• _DATA TO USE_:
════

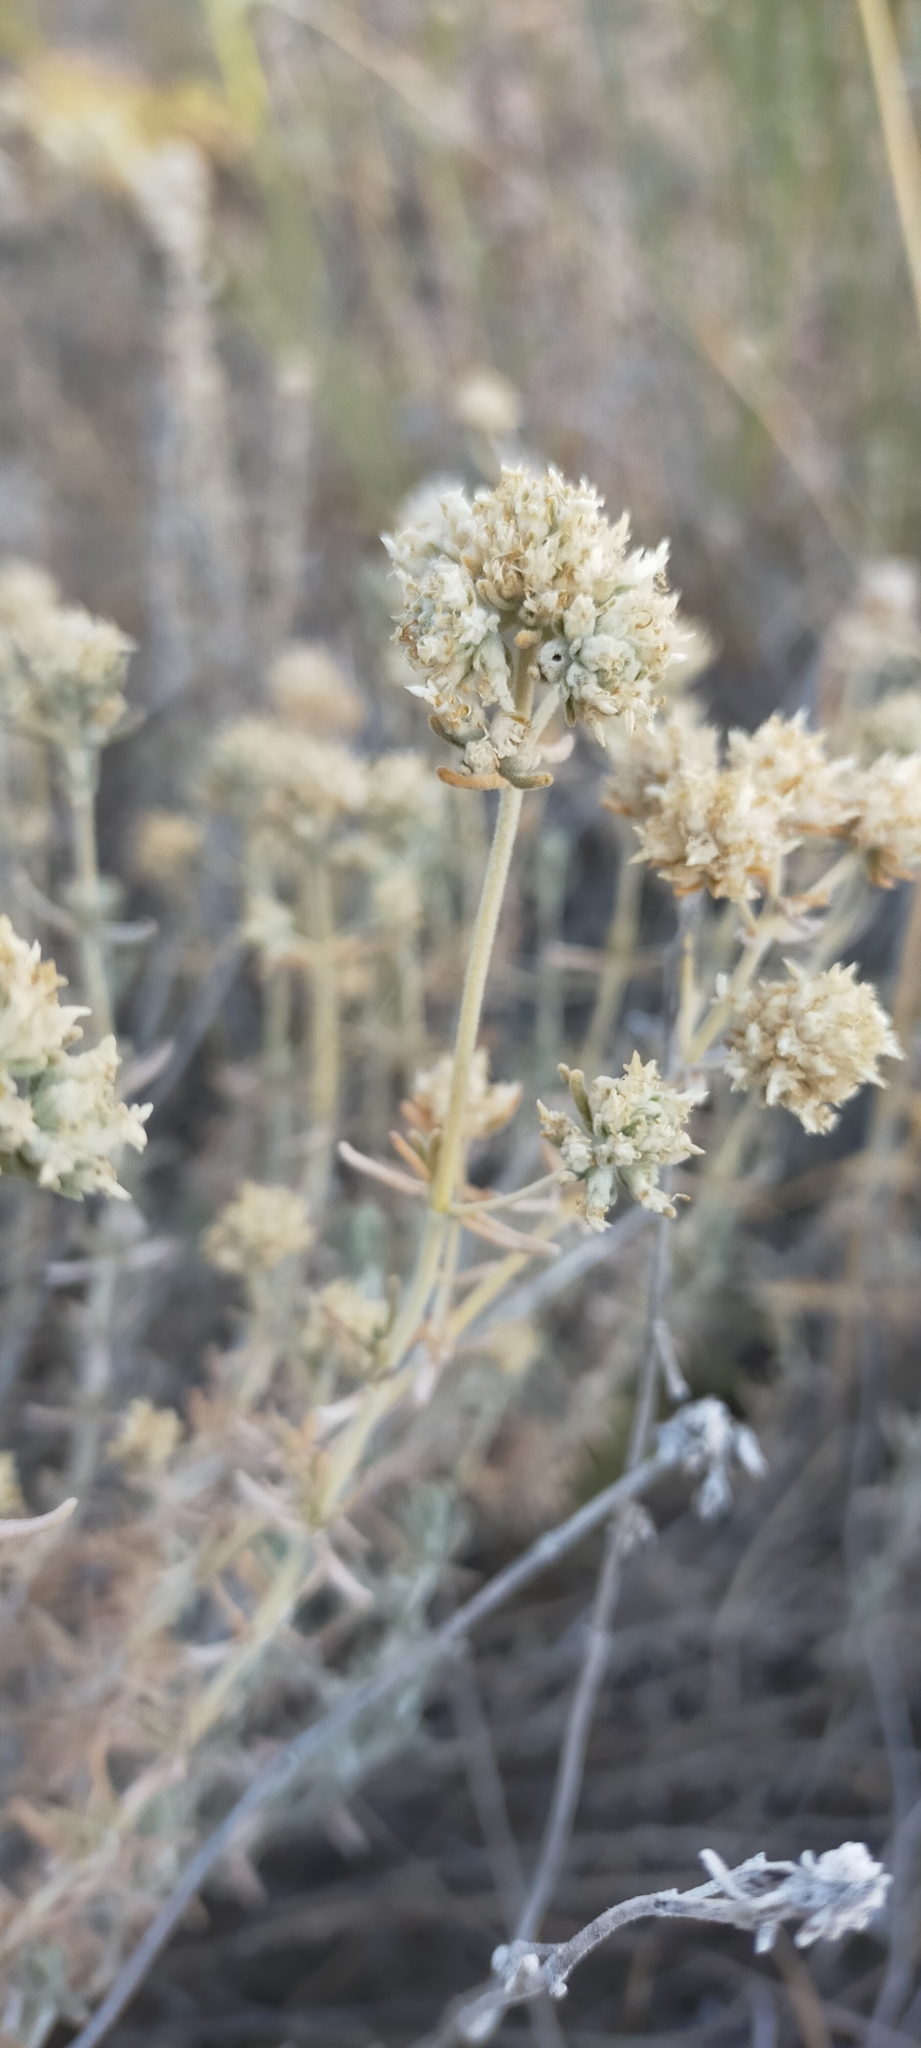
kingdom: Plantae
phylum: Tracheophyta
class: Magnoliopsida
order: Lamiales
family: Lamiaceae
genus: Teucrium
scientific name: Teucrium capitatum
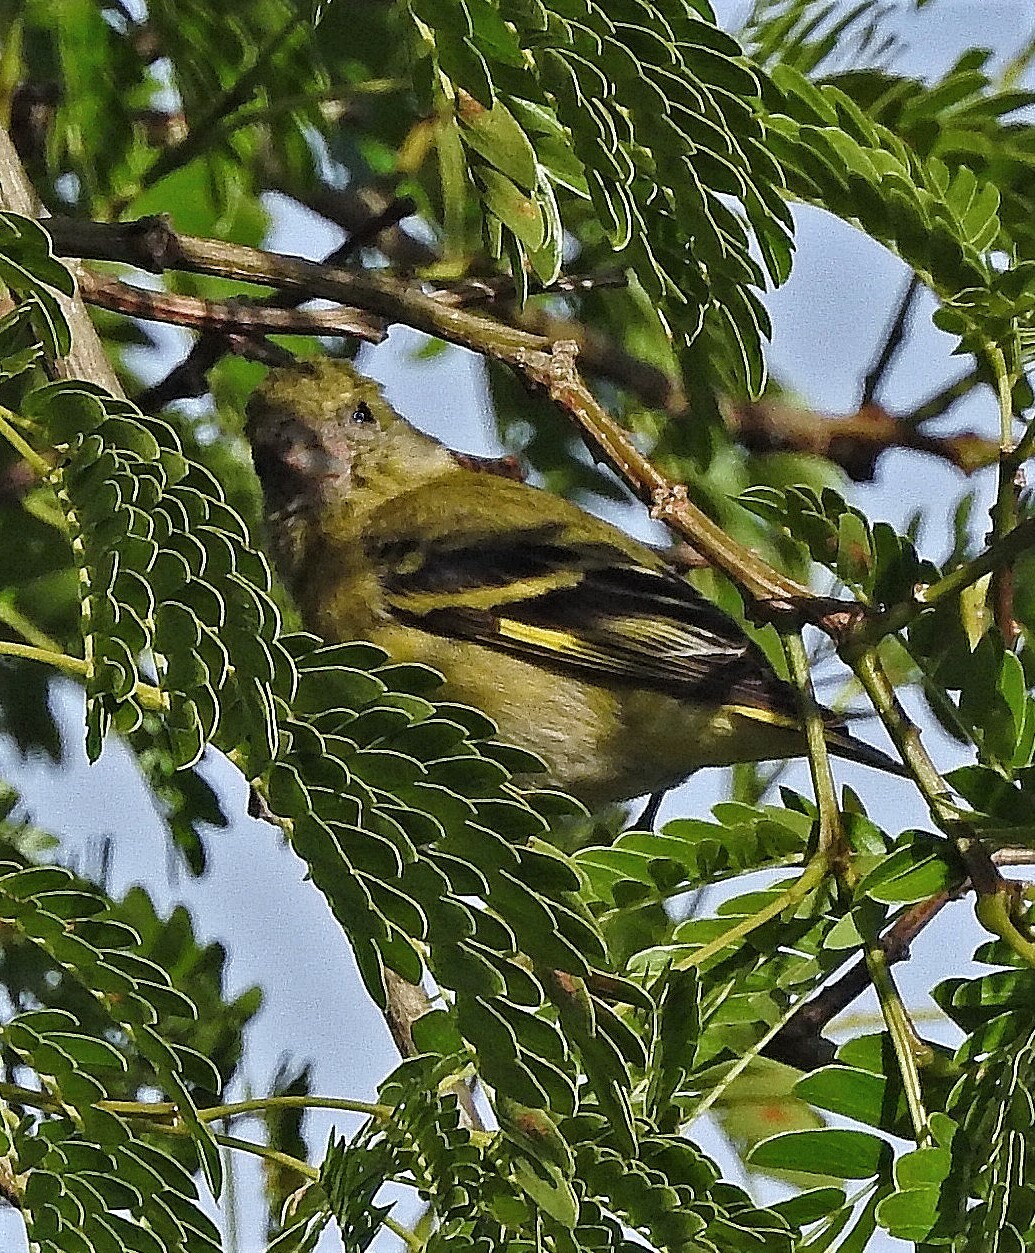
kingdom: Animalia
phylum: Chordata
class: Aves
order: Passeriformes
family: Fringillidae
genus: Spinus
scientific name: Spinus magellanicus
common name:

════

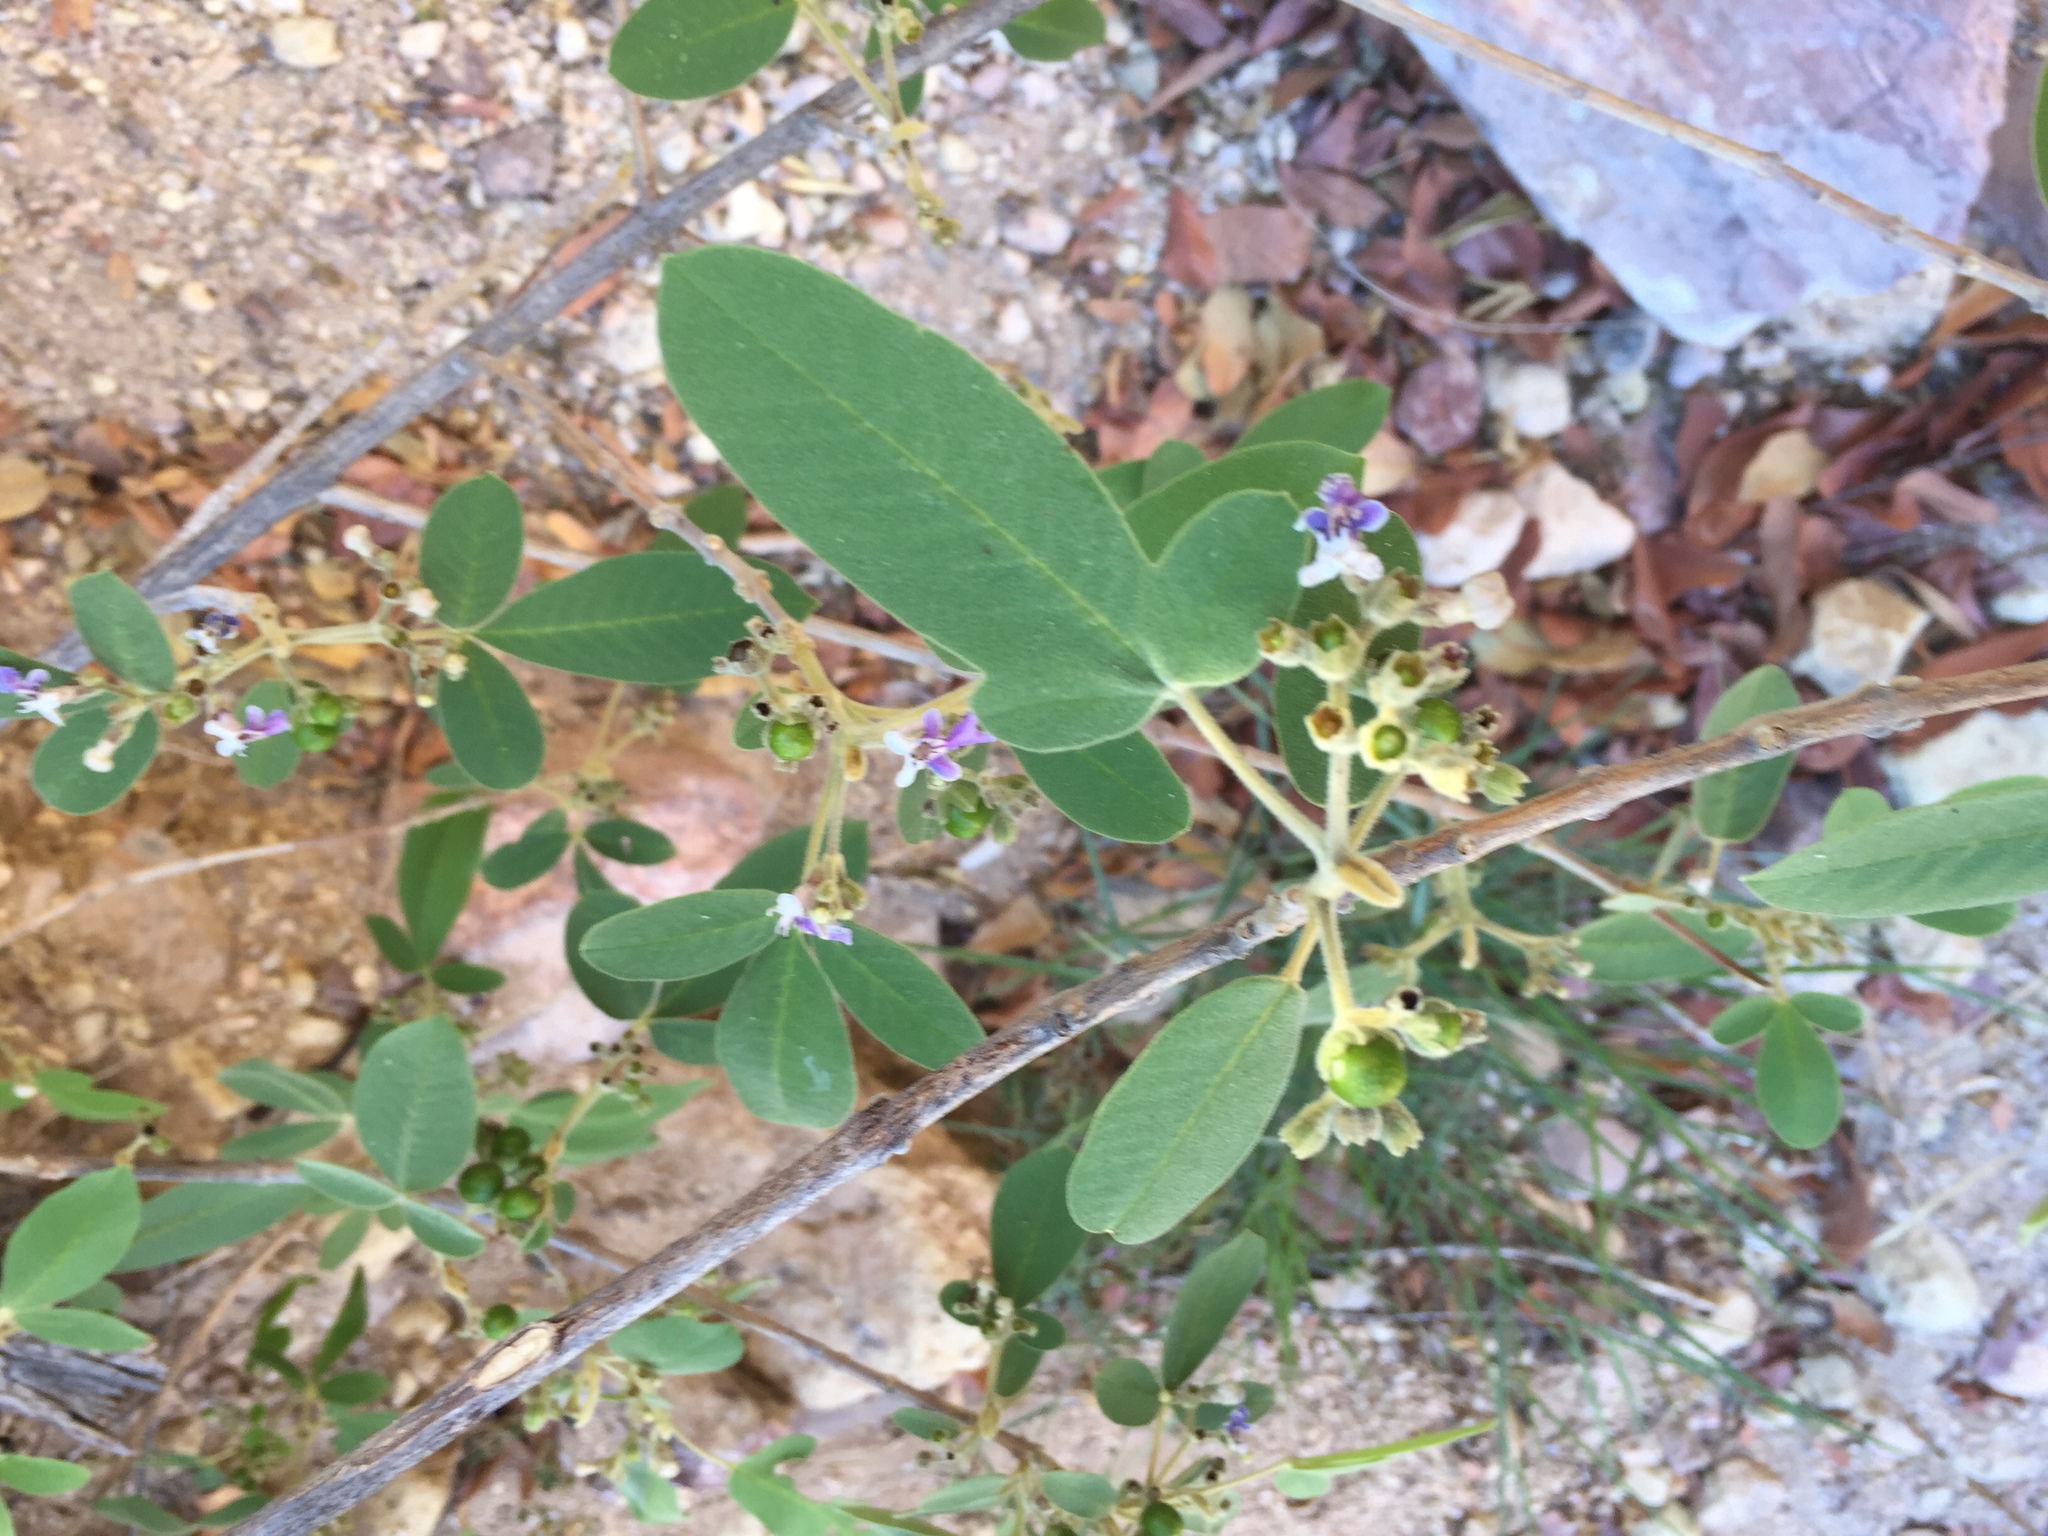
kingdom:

════

• _REQUIREMENT_:
Output as a JSON list of strings the lines of the material from the line with "class: Magnoliopsida" through the line with "scientific name: Spinus magellanicus", both included, one string per line. Leave out blank lines and pictures.

• _EXERCISE RESPONSE_:
[
  "class: Magnoliopsida",
  "order: Lamiales",
  "family: Lamiaceae",
  "genus: Teucrium",
  "scientific name: Teucrium capitatum",
  "kingdom: Animalia",
  "phylum: Chordata",
  "class: Aves",
  "order: Passeriformes",
  "family: Fringillidae",
  "genus: Spinus",
  "scientific name: Spinus magellanicus"
]